In a country rich with resources, and where financial services comprise roughly one-third of the major stock exchange, it can be hard to care about a wide swath of industries.
But if you want to make money these days, you simply have to.
There are no two ways about it: there is a changing of the guard on the S&P/TSX Composite Index. Where resources and banks used to dominate, auto parts manufacturers, label makers and methanol suppliers have stolen the spotlight.
In the past year, eight of the top ten TSX stocks were in sectors other than energy, mining and banking. The three hottest companies, all of which saw their share prices double since last August, are: equipment leasing specialist Element Financial Corp.; drug maker Valeant Pharmaceuticals International Inc.; and wood panel manufacturer Norbord Inc.
And the next three best performers, whose one-year returns range from 86 to 99 per cent, are just as diverse, ranging from label maker CCL Industries Inc. to auto parts behemoth Magna International Inc. and tech play Constellation Software Inc.
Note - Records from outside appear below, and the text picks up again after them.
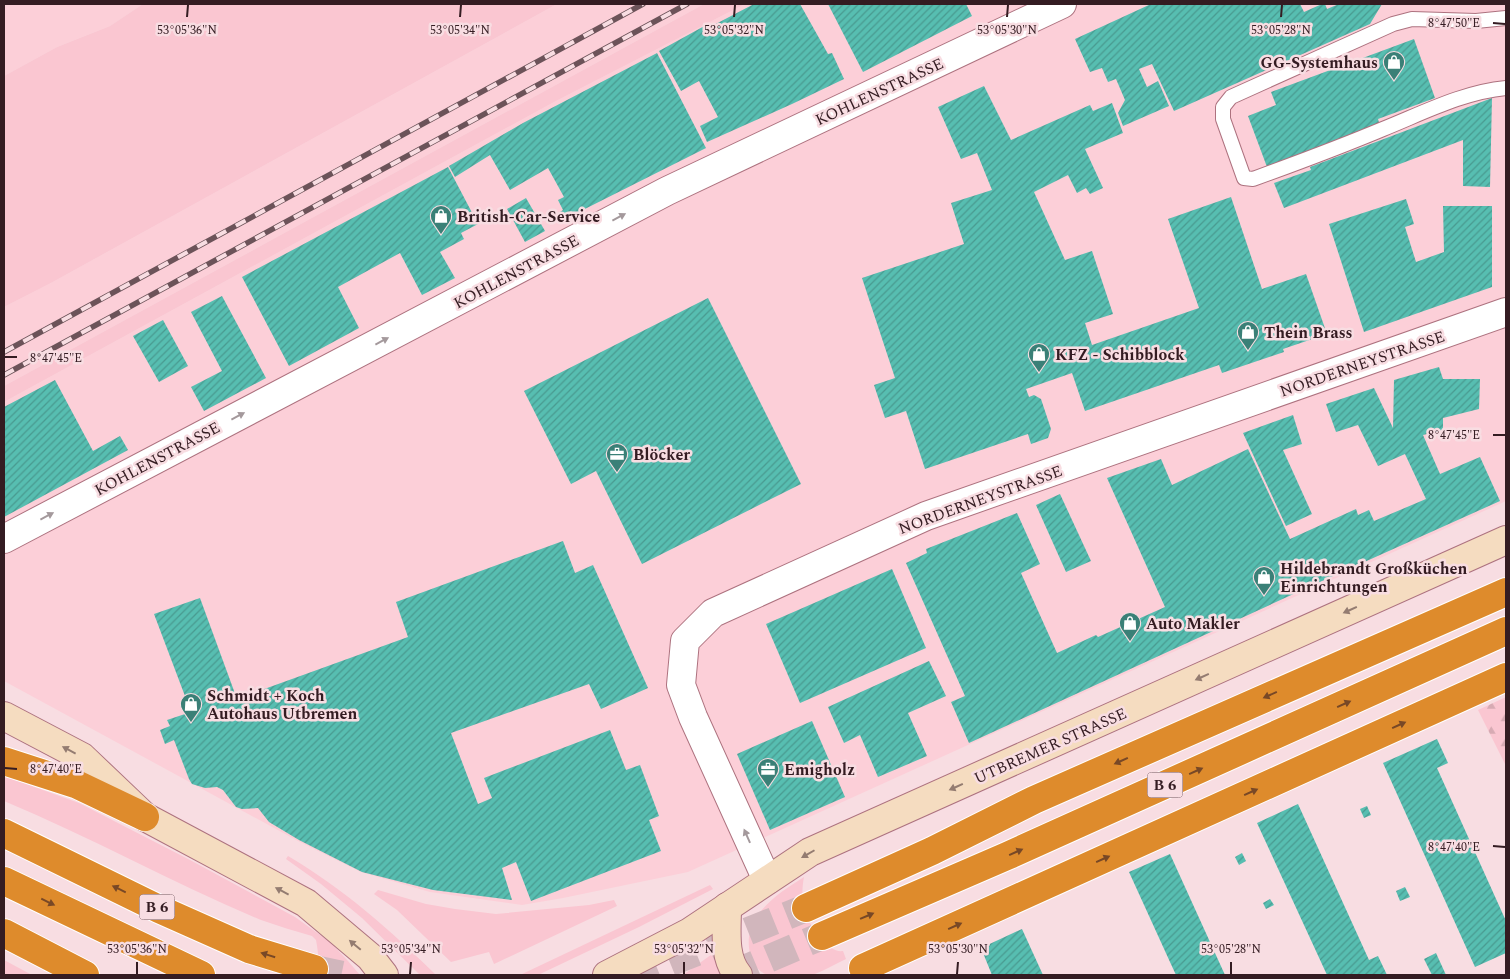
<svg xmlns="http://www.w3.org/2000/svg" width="1510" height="979" font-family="Spectral,serif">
<defs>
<pattern id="forest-firs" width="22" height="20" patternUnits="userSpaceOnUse" patternTransform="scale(1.25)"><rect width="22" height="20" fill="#fac6d1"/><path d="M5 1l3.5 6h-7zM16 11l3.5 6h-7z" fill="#d7aab3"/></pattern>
<pattern id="building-hatch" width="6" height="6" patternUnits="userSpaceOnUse" patternTransform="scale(1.25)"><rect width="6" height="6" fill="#57beb1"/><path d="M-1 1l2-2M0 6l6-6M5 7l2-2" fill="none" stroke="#499a90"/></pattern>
</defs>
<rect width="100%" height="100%" fill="#f8dde2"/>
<g fill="#fccfd8">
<polygon points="4,4 143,4 110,26 57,47 4,76"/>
<polygon points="557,4 704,4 4,386 4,307 51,283"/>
<polygon points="745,4 1506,4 1506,501 688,872 563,898 522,905 430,892 361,872 298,841 4,681 4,402 556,101"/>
</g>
<g fill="#fac6d1">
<polygon points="143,4 557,4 51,283 4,307 4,76 57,47 110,26"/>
<polygon points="704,4 745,4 556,101 4,402 4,386"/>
<path d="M4 776 79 803 190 860 295 917 330 942 348 961 360 975H317C320 964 318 951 316 940L312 936C295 931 278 926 261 920 174 884 91 837 4 801Z"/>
<path d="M288 856C344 889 390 930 436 975H420L362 918 321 884 286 859Z"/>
<path d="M804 877C799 903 806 922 823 941 829 947 835 952 843 951L846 959C835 964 825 970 815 974 808 977 799 975 792 975 784 975 772 978 765 974 749 966 745 941 752 926 761 904 785 889 804 877Z"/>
<polygon points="710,885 713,889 639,927 538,975 520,975"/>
<polygon points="378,890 426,904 455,909 496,914 589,905 614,900 617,906 494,964 489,952 451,962 397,910 374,894"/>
<polygon points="715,952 723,975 683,975"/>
<polygon points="4,960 32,975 4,975"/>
</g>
<polygon fill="url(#forest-firs)" points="1506,697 1506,766 1478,710"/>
<g fill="url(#building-hatch)">
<polygon points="754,4 800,4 828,54 832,53 844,79 792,104 707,142 700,126 718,117 699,81 681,91 659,51 708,24 710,27"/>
<polygon points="828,4 966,4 972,16 863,72"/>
<polygon points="1151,4 1300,4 1304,12 1322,4 1325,4 1327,9 1339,4 1382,4 1370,24 1174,111 1152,64 1139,69 1147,87 1158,81 1169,106 1123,126 1118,113 1125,100 1116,79 1108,82 1102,68 1090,72 1075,39"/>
<polygon points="1414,39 1435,98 1378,119 1380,126 1267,167 1248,116 1276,105 1271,92"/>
<polygon points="657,53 706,148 561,221 557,214 563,210 558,200 564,197 548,168 510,190 490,155 455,177 449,166 523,123"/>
<polygon points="984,86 1011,140 1090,105 1093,111 1112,103 1123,133 1085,149 1103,188 1090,194 1086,188 1077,193 1068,175 1034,192 1065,260 1092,251 1113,314 1085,323 1092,345 1199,308 1168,219 1231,197 1262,289 1306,274 1327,334 1283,349 1284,352 1222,373 1219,365 1085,411 1072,373 1026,389 1029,397 1034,395 1041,399 1051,429 1048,438 1031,444 1028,434 925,469 906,411 885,418 874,385 895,378 862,278 964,244 951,203 992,190 977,153 961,159 938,107"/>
<polygon points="1492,98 1490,187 1463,186 1463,140 1284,208 1274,183 1311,170 1310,167"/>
<polygon points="448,167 478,224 461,233 464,239 440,252 455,278 422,295 400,253 338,287 359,328 289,366 242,277"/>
<polygon points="526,198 545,231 525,242 507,209"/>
<polygon points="1406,199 1414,224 1405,227 1416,262 1444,252 1443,206 1492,206 1492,287 1364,332 1329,224"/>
<polygon points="222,296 266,378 204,411 191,387 222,371 191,312"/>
<polygon points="708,298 801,484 642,564 596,471 571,484 524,391"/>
<polygon points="163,320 188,366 159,382 133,336"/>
<polygon points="1439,367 1443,379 1480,379 1479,409 1443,418 1443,430 1423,435 1440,474 1480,457 1500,501 1311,586 969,743 951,702 965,696 906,563 927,553 926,549 1017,513 1040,564 1021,573 1057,653 1096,635 1098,637 1165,607 1107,478 1161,459 1172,485 1248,449 1290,539 1356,509 1358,515 1369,510 1374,521 1426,499 1405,454 1378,466 1358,425 1336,432 1326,404 1374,388 1393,428 1394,380"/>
<polygon points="55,380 93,451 120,436 128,450 4,517 4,407"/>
<polygon points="1293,415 1302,444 1283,450 1312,514 1286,526 1243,433"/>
<polygon points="1060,494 1091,561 1066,572 1036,505"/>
<polygon points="563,541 575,573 593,565 648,688 601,709 589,684 451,733 478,804 492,798 484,778 610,730 626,770 640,765 659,816 649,820 661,851 531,901 516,862 502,868 512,900 433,890 362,872 299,840 269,822 258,808 242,809 236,807 223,790 217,787 205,788 192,784 189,779 174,740 165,744 160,730 170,726 167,720 191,712 154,614 200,598 237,699 408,637 396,602"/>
<polygon points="892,569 926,648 800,703 766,624"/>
<polygon points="929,661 946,696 908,713 927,756 878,777 860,735 844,743 828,707"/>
<polygon points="812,721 845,797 770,830 737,754"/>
<polygon points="1437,739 1448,763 1437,768 1506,921 1506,953 1475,967 1383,763"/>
<polygon points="1298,804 1369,960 1378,956 1387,975 1327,975 1257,823"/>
<polygon points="1367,806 1371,815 1364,818 1360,809"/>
<polygon points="1242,853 1246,861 1239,865 1235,857"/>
<polygon points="1170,854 1225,975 1176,975 1170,962 1129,872"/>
<polygon points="1405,887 1410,897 1400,901 1396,891"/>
<polygon points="1270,899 1274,905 1266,909 1263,903"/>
<polygon points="1022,929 1043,975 992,975 981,948"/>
<polygon points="1436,953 1446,975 1432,975 1424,959"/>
</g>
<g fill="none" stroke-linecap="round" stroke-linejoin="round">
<g stroke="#d1b6bc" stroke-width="28" stroke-dasharray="28 14" stroke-linecap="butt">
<polyline points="314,969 343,975"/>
<polyline points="630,975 649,971 806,908"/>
<polyline points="730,975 822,936"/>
</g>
<g stroke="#ad727f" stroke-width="16">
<path id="lane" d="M1506 18 1476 21 1412 19 1393 24 1231 97 1223 107V119L1244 178 1253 179C1297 163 1340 147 1383 129 1423 113 1463 92 1506 88"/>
</g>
<g stroke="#ad727f" stroke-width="30">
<g id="street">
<polyline points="4,539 667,191 1062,4"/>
<polyline points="767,880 693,717 681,685 685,641 713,613 926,516 1506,312"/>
</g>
</g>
<g stroke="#ad727f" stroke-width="30">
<g id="secondary">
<polyline points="4,716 82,757 145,817 306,903 370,957 384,975"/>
<path d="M727 907C727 930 723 957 738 975"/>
<polyline points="607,975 690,932 810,852 1506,540"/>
</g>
</g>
<g stroke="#fff" stroke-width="30">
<g id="highway">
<polyline points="4,761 78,785 145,817"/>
<polyline points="4,833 159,909 249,949 314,969"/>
<polyline points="4,881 201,975"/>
<polyline points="806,908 932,851 1034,800 1506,592"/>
<polyline points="4,933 85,975"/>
<polyline points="822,936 1007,856 1506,631"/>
<polyline points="863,968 1506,677"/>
</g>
</g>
<use href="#lane" stroke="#fff" stroke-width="14"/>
<use href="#street" stroke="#fff" stroke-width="28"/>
<use href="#secondary" stroke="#f5dcc0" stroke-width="28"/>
<use href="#highway" stroke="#de8b2c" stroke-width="28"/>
<g stroke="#6c5359" stroke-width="5.5">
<g id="rail">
<polyline points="4,352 643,4"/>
<polyline points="4,375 687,4"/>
</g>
</g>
<use href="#rail" stroke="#f8dde2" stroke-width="4" stroke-dasharray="11" stroke-linecap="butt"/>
</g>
<defs><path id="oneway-solid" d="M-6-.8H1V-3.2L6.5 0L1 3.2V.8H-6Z" transform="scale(1.25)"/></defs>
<g fill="#a4999c">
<use href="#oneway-solid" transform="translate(619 217) rotate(-28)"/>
<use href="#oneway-solid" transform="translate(382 341) rotate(-28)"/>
<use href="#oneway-solid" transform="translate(238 416) rotate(-28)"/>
<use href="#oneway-solid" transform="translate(47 516) rotate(-28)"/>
<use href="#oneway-solid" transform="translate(747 836) rotate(-114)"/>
</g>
<g fill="#947c71">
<use href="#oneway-solid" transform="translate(1350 610) rotate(156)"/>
<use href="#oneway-solid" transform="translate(1202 677) rotate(156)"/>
<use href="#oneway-solid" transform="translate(69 750) rotate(-152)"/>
<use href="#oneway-solid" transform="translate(956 787) rotate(156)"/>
<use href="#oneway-solid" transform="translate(808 854) rotate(150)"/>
<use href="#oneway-solid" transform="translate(282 891) rotate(-152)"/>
<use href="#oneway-solid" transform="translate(355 945) rotate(-140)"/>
</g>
<g fill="#784826">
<use href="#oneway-solid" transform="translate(1270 695) rotate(156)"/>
<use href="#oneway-solid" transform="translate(1344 704) rotate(-24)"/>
<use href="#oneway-solid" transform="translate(1399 725) rotate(-24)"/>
<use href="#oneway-solid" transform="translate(1121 761) rotate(156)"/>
<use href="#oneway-solid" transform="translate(1196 771) rotate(-24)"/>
<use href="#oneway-solid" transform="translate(1251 792) rotate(-24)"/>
<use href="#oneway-solid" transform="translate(1016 852) rotate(-24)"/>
<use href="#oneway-solid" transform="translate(1103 859) rotate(-24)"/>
<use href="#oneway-solid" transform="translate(119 889) rotate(-154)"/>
<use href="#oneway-solid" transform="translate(48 902) rotate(26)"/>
<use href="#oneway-solid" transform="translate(867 916) rotate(-23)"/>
<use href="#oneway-solid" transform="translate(955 926) rotate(-24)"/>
<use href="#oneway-solid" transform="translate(268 955) rotate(-163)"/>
</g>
<path fill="none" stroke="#341c22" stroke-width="2" d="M187 17 188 5M460 17 461 5M734 17 735 5M1007 17 1008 5M1281 17 1282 5M1493 23 1505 24M5 357H17M1493 435H1505M5 768 17 769M1493 846 1505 847M137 974V962M410 974 411 962M684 974V962M957 974 958 962M1231 974V962"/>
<defs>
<g id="shop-pin" transform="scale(1.125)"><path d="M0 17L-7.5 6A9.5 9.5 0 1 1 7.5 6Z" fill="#3a8077" stroke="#f8dde2"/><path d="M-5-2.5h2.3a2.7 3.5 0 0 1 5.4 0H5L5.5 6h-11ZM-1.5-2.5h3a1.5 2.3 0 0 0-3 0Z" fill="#fff"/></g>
<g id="office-pin" transform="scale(1.125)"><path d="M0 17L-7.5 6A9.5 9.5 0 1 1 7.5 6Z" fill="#3a8077" stroke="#f8dde2"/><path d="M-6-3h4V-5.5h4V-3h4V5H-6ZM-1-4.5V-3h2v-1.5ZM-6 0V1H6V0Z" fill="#fff"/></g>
</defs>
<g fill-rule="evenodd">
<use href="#shop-pin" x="1394" y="62"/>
<use href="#shop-pin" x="441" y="216"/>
<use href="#shop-pin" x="1248" y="332"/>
<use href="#shop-pin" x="1039" y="354"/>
<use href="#office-pin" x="617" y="454"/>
<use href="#shop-pin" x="1264" y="577"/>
<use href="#shop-pin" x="1130" y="623"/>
<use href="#shop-pin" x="191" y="704"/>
<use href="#office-pin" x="768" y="769"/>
</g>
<g text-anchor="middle" stroke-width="5" stroke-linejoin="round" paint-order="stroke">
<g fill="#f8dde2" stroke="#6f565c" stroke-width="1">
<rect x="1147.5" y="772.5" width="35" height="25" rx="4"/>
<rect x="139.5" y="894.5" width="35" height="25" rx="4"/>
</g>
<g font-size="15" font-weight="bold" fill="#341c22">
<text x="1165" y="790">B 6</text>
<text x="157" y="912">B 6</text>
</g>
<g font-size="16" font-weight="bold" fill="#341c22" stroke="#f8dde2" text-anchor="start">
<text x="1378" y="68" text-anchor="end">GG-Systemhaus</text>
<text x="457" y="222">British-Car-Service</text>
<text x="1264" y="338">Thein Brass</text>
<text x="1055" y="360">KFZ - Schibblock</text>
<text x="633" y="460">Blöcker</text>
<text x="1280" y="574">Hildebrandt Großküchen<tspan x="1280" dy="18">Einrichtungen</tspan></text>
<text x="1146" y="629">Auto Makler</text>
<text x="207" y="701">Schmidt + Koch<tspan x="207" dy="18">Autohaus Utbremen</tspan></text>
<text x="784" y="775">Emigholz</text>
</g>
<g font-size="16" fill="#341c22" stroke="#f8dde2">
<text transform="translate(879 91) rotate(-25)" y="6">KOHLENSTRASSE</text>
<text transform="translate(516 271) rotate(-28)" y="6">KOHLENSTRASSE</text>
<text transform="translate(1362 363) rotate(-19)" y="6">NORDERNEYSTRASSE</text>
<text transform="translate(157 458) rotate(-28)" y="6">KOHLENSTRASSE</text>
<text transform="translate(980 499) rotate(-20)" y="6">NORDERNEYSTRASSE</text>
<text transform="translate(1050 745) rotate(-24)" y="6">UTBREMER STRASSE</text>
</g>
</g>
<g font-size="12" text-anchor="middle" fill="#341c22" stroke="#f8dde2" stroke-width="5" stroke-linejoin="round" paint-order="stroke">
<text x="1454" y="27">8°47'50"E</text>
<text x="187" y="34">53°05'36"N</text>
<text x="460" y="34">53°05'34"N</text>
<text x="734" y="34">53°05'32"N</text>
<text x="1007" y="34">53°05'30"N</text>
<text x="1281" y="34">53°05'28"N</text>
<text x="56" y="362">8°47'45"E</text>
<text x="1454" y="439">8°47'45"E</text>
<text x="56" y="773">8°47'40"E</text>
<text x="1454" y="851">8°47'40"E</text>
<text x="137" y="953">53°05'36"N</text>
<text x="411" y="953">53°05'34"N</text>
<text x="684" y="953">53°05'32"N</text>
<text x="958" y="953">53°05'30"N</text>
<text x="1231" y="953">53°05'28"N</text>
</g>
<rect width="1510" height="979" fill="none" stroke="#341c22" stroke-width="10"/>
</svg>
Other top stocks from the past year include Canfor Corp., Stantec Inc. and Gildan Activewear.
In some respects, this diversity shouldn't be shocking. Metals prices have fallen, until recently Alberta crude traded at a deep discount to U.S. oil and the banks haven't proven long-term growth potential.
However, you used to be able to avoid these sectors yet still make money by playing the yield game, investing in things like real estate investment trusts and the telcos. Now you've got to be much more selective.
The sector shifts have affected deal making, too. Mining and energy deals are hard to come by, whereas retail M&A has been extremely hot and companies like Davis + Henderson Corp. are striking billion-dollar acquisitions.
The one 'traditional' sector that Canadian investors have been able to rely on has been insurance. Industrial Alliance, Manulife Financial and Sun Life Financial all rank in the top 20 best performers over the past year.